→ **Task brief**
Without any of their pictures, return all of the records exactly.

→ **Available data**
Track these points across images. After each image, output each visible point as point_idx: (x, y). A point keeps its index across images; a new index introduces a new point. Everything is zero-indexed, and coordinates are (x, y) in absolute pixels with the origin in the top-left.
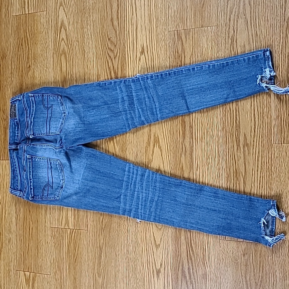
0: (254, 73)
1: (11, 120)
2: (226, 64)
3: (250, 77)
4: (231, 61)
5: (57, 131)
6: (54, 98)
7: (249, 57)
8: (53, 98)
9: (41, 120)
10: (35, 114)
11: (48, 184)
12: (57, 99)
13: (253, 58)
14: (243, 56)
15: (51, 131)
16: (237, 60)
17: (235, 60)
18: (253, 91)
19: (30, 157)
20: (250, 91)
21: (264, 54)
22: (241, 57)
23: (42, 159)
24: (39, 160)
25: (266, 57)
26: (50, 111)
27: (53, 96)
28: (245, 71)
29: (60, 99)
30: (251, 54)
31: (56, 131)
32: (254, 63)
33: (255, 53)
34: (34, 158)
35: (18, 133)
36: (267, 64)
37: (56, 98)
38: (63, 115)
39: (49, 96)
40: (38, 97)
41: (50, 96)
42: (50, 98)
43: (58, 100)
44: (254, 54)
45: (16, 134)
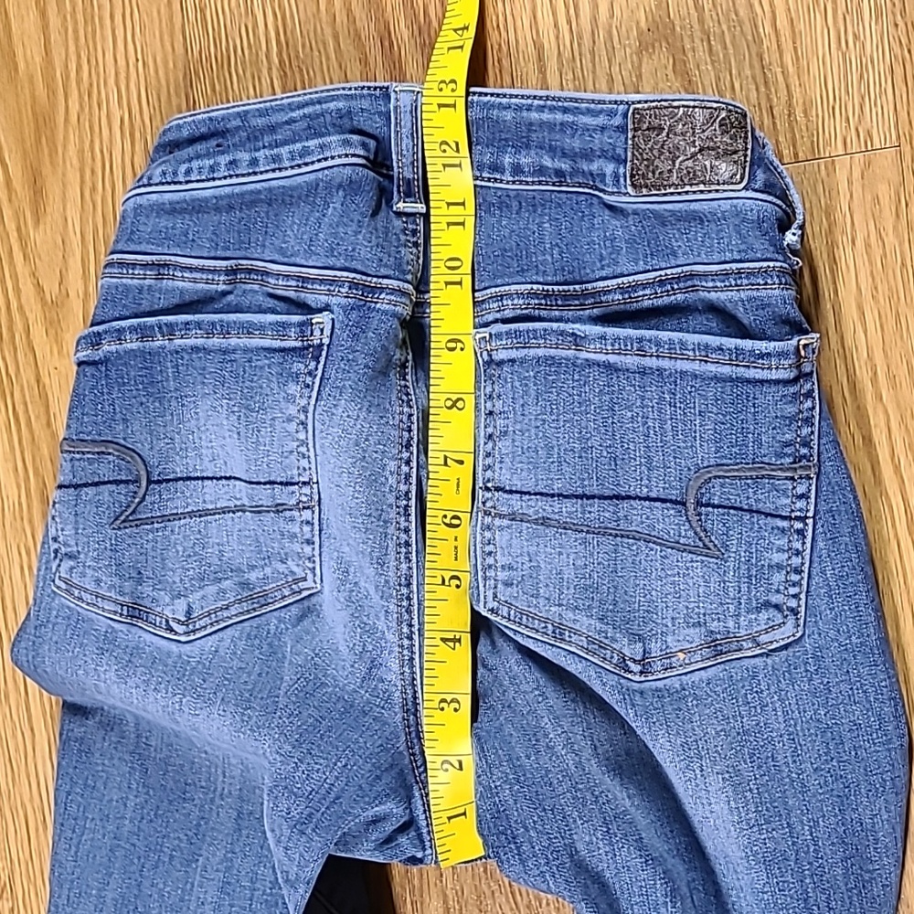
1: (617, 121)
5: (508, 584)
6: (778, 577)
8: (779, 567)
9: (595, 442)
10: (643, 372)
11: (149, 482)
12: (767, 605)
15: (501, 528)
19: (317, 333)
23: (302, 436)
24: (293, 410)
26: (666, 521)
27: (798, 571)
29: (764, 638)
31: (502, 575)
34: (310, 373)
35: (517, 169)
37: (775, 599)
38: (626, 652)
39: (801, 533)
40: (793, 419)
41: (798, 545)
42: (783, 542)
43: (758, 610)
45: (507, 160)
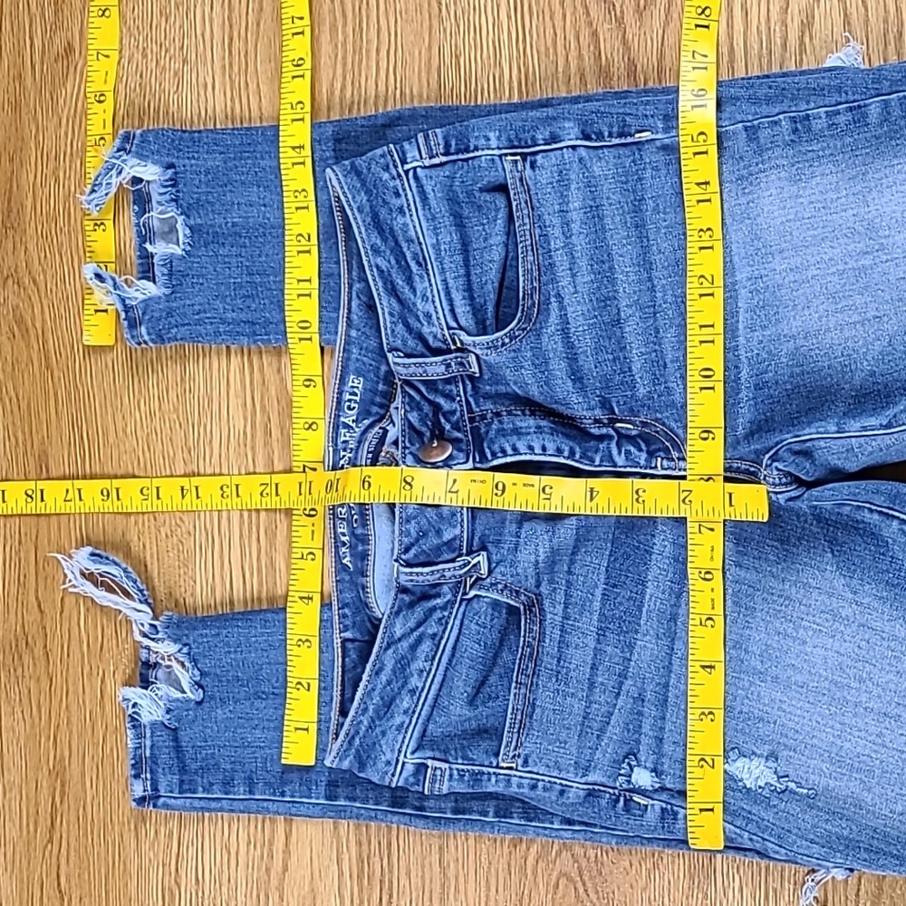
0: (219, 711)
2: (339, 790)
3: (239, 700)
4: (310, 798)
7: (226, 793)
13: (211, 784)
14: (253, 805)
16: (283, 794)
17: (292, 796)
18: (225, 632)
20: (239, 633)
21: (155, 788)
22: (265, 804)
25: (149, 776)
28: (258, 733)
30: (214, 805)
32: (212, 762)
33: (197, 804)
36: (148, 743)
44: (202, 804)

→ **Response to the exercise**
Track these points across images. After each image, output each visible point as point_idx: (x, y). A point keeps its index across images; a new index introduces a new point. Everything is zero-indexed, and coordinates are (x, y) in absolute pixels with the origin in the top-left.
0: (254, 73)
1: (11, 120)
2: (226, 64)
3: (250, 77)
4: (231, 61)
5: (57, 131)
6: (54, 98)
7: (249, 57)
8: (53, 98)
9: (41, 120)
10: (35, 114)
11: (48, 184)
12: (57, 99)
13: (253, 58)
14: (243, 56)
15: (51, 131)
16: (237, 60)
17: (235, 60)
18: (253, 91)
19: (30, 157)
20: (250, 91)
21: (264, 54)
22: (241, 57)
23: (42, 159)
24: (39, 160)
25: (266, 57)
26: (50, 111)
27: (53, 96)
28: (245, 71)
29: (60, 99)
30: (251, 54)
31: (56, 131)
32: (254, 63)
33: (255, 53)
34: (34, 158)
35: (18, 133)
36: (267, 64)
37: (56, 98)
38: (63, 115)
39: (49, 96)
40: (38, 97)
41: (50, 96)
42: (50, 98)
43: (58, 100)
44: (254, 54)
45: (16, 134)
1: (617, 121)
5: (508, 584)
6: (778, 577)
8: (779, 567)
9: (595, 442)
10: (643, 372)
11: (149, 482)
12: (767, 605)
15: (501, 528)
19: (317, 333)
23: (302, 436)
24: (293, 410)
26: (666, 521)
27: (798, 571)
29: (764, 638)
31: (502, 575)
34: (310, 373)
35: (517, 169)
37: (775, 599)
38: (626, 652)
39: (801, 533)
40: (793, 419)
41: (798, 545)
42: (783, 542)
43: (758, 610)
45: (507, 160)
0: (219, 711)
2: (339, 790)
3: (239, 700)
4: (310, 798)
7: (226, 793)
13: (211, 784)
14: (253, 805)
16: (283, 794)
17: (292, 796)
18: (225, 632)
20: (239, 633)
21: (155, 788)
22: (265, 804)
25: (149, 776)
28: (258, 733)
30: (214, 805)
32: (212, 762)
33: (197, 804)
36: (148, 743)
44: (202, 804)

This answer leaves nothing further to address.